Gözleri hemen balkon kapısının üzerine asılmış, siyah üzerine altın renginde bir boya ile yazılmış adeta dans eden, eğilen bükülen, estetik bir şekilde uzayıp bir nokta ile duran harflere takıldı. Eline ilk kalem defter verdiklerinde o harfleri taklit etmeye başlamıştı. Babaannesinin arapça dediği o harflere bir resimmiş gibi bakıyordu. Harfleri tanıdığı birşeylere benzetmeyi de seviyordu. Dedesini hiç tanımamıştı. “O doğmadan 3 ay önce ölmüştü. Onun ne kadar güçlü ve uzun boylu olduğunu hep anlatırlardı. 15 yıl askerlik yapmıştı, çavuştu. Yemen de savaştığı için arapça biliyor ve arapça şarkılar söylemeyi seviyordu” diye anlatırlardı. Divanın dayandığı duvarda bir duvar halısı vardı. Hemen hemen tanıdığı bir çok komşunun duvarında değişik versiyonlarını görmüştü. Kocaman boynuzları olan bir geyik tüm heybetiyle duvar halısının merkezinden, halıya kim bakıyorsa tam da onun gözünün içine bakardı. Öyle bakardı ki avcısıyla avı bir anlık donup kalıyormuş gibi olurdu. Ağaçlar, çiçekler, dağlar, geyiği çevreleyerek yerlerini almışlardı. Geyiğin ayaklarının dibinde masmavi duru bir dere mi, göl mü bilemediği bir su birikintisi duruyordu. Halının etrafı birbirini tekrar eden yaprak motifleriyle çevrelenmişti. Babaannesi böyle bir yerin ancak cennet olabileceğini söylemişti. Bu duvar halılarının Kâbeli’sini, kuğulusunu ve arka planda Topkapı sarayı mı, Ayasofya mı olduğunu çözemediği kahve içen tombul tombul hoş hatunları olanlarını da görmüştü.
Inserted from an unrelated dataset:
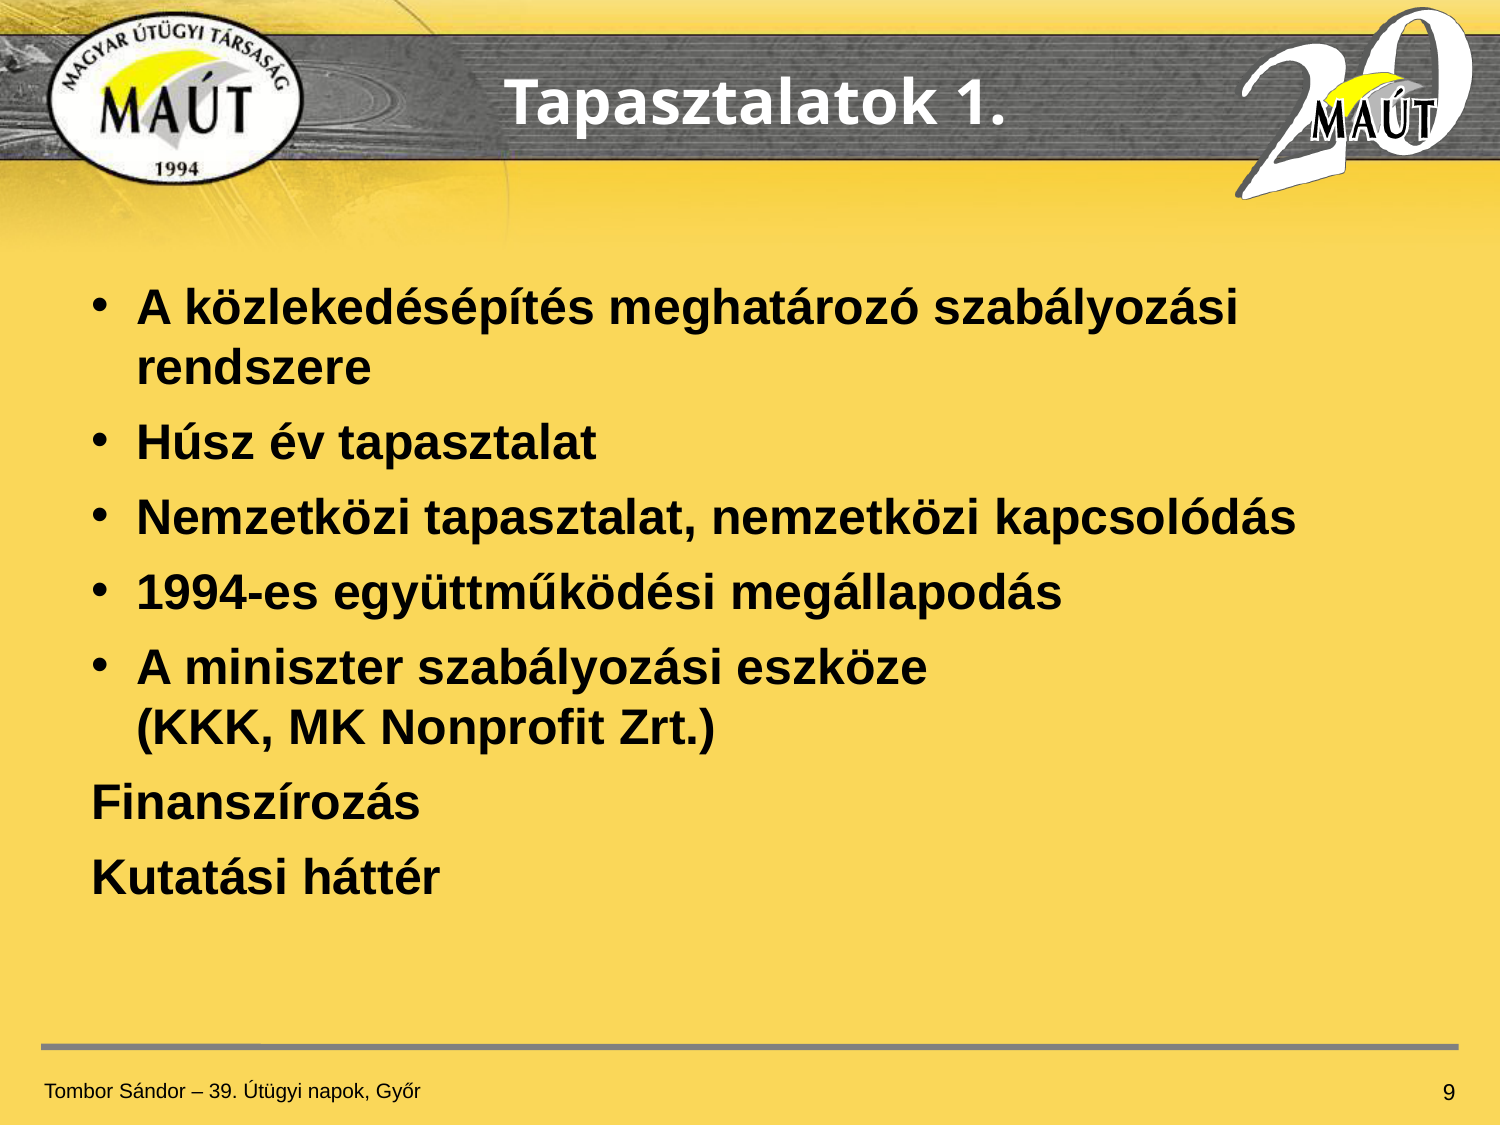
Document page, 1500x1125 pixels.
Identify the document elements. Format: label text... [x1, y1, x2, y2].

Babaannesi ve annesi sarı ışık altında yıpranmış çorap topuklarını yamarlardı. Kullanılmayan ampullere önce çorabı geçirirler, sonra yıpranmış kısmı hafifçe gerdirirlerdi. Çorabın rengine en uygun renkteki ipliği iğneye geçirip, deliği en dışından içe doğru sabırla örüyorlardı. Bir çorap biterse, diğer çoraba geçiyorlardı. İç geçirerek, arada sessizce kısa sohbetler ederek konuşurlardı. Gaz lambasının ışığıyla bazen yüz ifadeleri ürkütücü, bazen de komik olurdu. Ne yazık ki, 13 yaşında kocaya verilen annemin kayınvalidesi değil, annesiydi babaannem. Çok güzel anlaşırlardı.

Sırtını yaslandığı sandalyeden ayırdı. Gözlerini açtı. Tekrar Van Gogh’un “Papates Yiyenler” tablosunun fotoğrafına baktı. İstemsiz kitaptaki resmi burnuna götürdü, kokladı. Sonra uzaklaştırdı burnundan kitabı; patates ve gaz lambasının kokusu odaya yayıldı sonra giderek kayboldu.

Gaz lambası, sarı ışık, Van Gogh yıl 1885.
Gaz lambası, sarı ışık, babaanne, anne, yıl 1970.